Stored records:
— BEGIN —

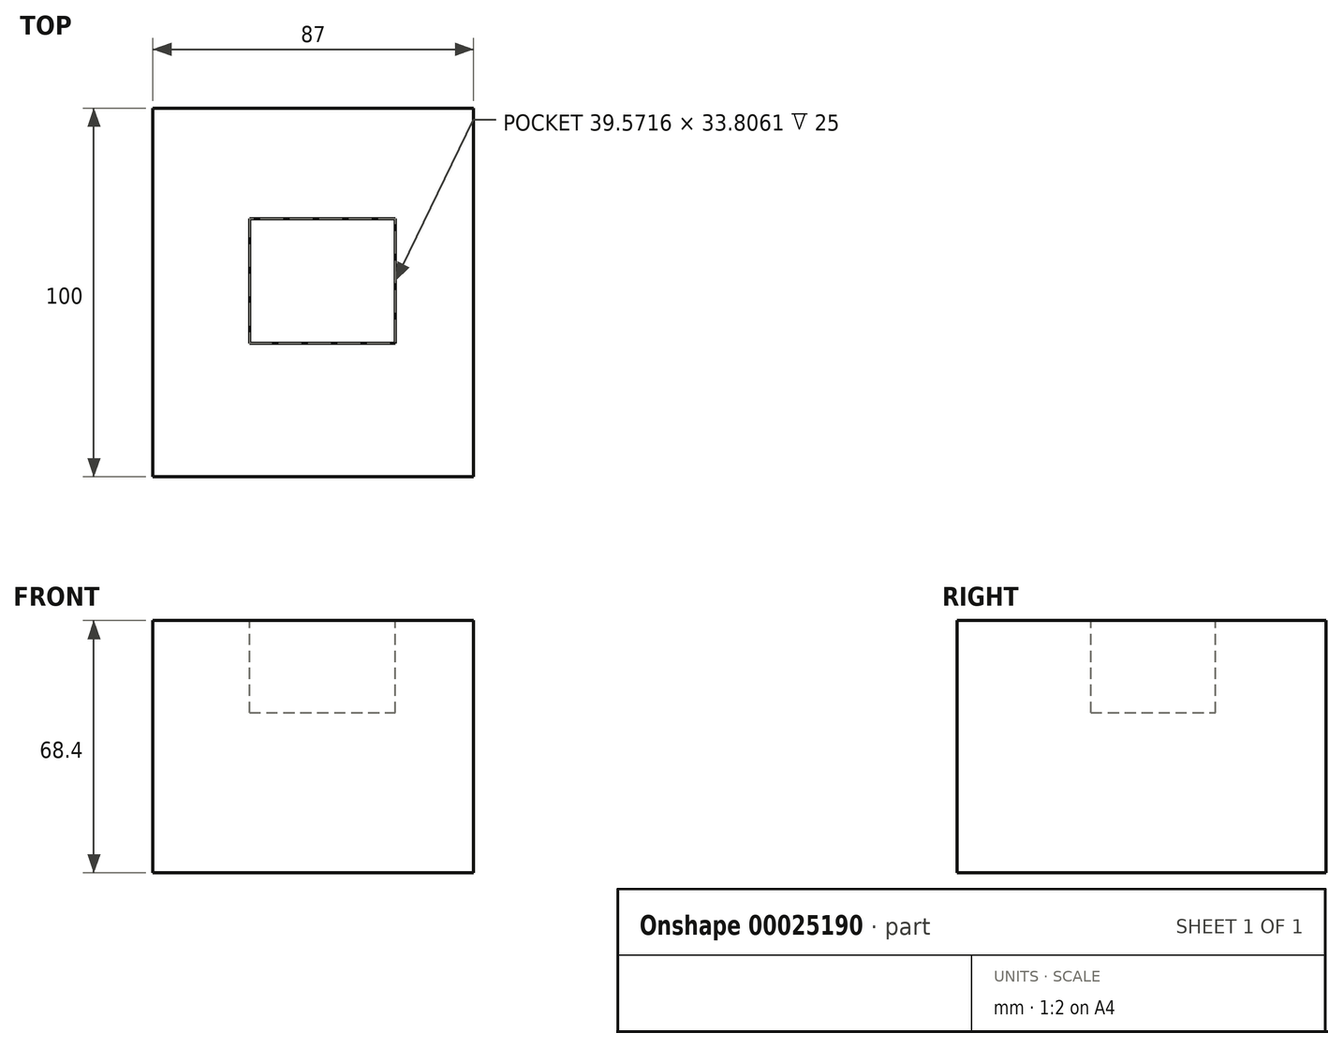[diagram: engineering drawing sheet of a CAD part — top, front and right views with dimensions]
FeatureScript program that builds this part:
annotation { "Feature Type Name" : "Feature", "Feature Type Description" : "" }
export const myFeature = defineFeature(function(context is Context, id is Id, definition is map)
    precondition{}
    {
        {
            var Q0;
            Q0=qCreatedBy(makeId("Front.planeOp"),FACE);
            var sketch = newSketch(context, id + "F0", { "sketchPlane" : qUnion([Q0])});
            skLineSegment(sketch, "E0.bottom", {"start": v(-44.81, -26.6) * mm, "end": v(42.2, -26.6) * mm});
            skLineSegment(sketch, "E0.top", {"start": v(-44.81, 41.8) * mm, "end": v(42.2, 41.8) * mm});
            skLineSegment(sketch, "E0.left", {"start": v(-44.81, -26.6) * mm, "end": v(-44.81, 41.8) * mm});
            skLineSegment(sketch, "E0.right", {"start": v(42.2, -26.6) * mm, "end": v(42.2, 41.8) * mm});
            skSolve(sketch);
        }
        {
            var Q0;
            Q0=makeQuery(id+"F0.imprint","IMPRINT",FACE,{"disambiguationData":[TD([[makeQuery(id+"F0.imprint","IMPRINT",EDGE,{"derivedFrom":sQuery(id+"F0.wireOp",EDGE,"E0.bottom")}),1.0]])]});
            extrude(context, id + "F1", {"entities" : qUnion([Q0]), "endBound" : BoundingType.SYMMETRIC, "depth" : 100 * mm});
        }
        {
            var Q0;
            Q0=makeQuery(id+"F1.opExtrude","SWEPT_FACE",FACE,{"disambiguationData":[OSD([sQuery(id+"F0.wireOp",EDGE,"E0.top")])]});
            var sketch = newSketch(context, id + "F2", { "sketchPlane" : qUnion([Q0])});
            skLineSegment(sketch, "E1.bottom", {"start": v(-18.6, -13.76) * mm, "end": v(20.97, -13.76) * mm});
            skLineSegment(sketch, "E1.top", {"start": v(-18.6, 20.05) * mm, "end": v(20.97, 20.05) * mm});
            skLineSegment(sketch, "E1.left", {"start": v(-18.6, -13.76) * mm, "end": v(-18.6, 20.05) * mm});
            skLineSegment(sketch, "E1.right", {"start": v(20.97, -13.76) * mm, "end": v(20.97, 20.05) * mm});
            skSolve(sketch);
        }
        {
            var Q0;
            Q0=makeQuery(id+"F2.imprint","IMPRINT",FACE,{"disambiguationData":[TD([[makeQuery(id+"F2.imprint","IMPRINT",EDGE,{"derivedFrom":sQuery(id+"F2.wireOp",EDGE,"E1.bottom")}),1.0]])]});
            extrude(context, id + "F3", {"entities" : qUnion([Q0]), "operationType" : NewBodyOperationType.REMOVE, "oppositeDirection" : true, "depth" : 25 * mm});
        }
    });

— END —

AIM OF THE TASK:
Locate each line in the CAD part programs above that contains the string "sketchPlane", and copy those lines.

REPLY:
            var sketch = newSketch(context, id + "F0", { "sketchPlane" : qUnion([Q0])});
            var sketch = newSketch(context, id + "F2", { "sketchPlane" : qUnion([Q0])});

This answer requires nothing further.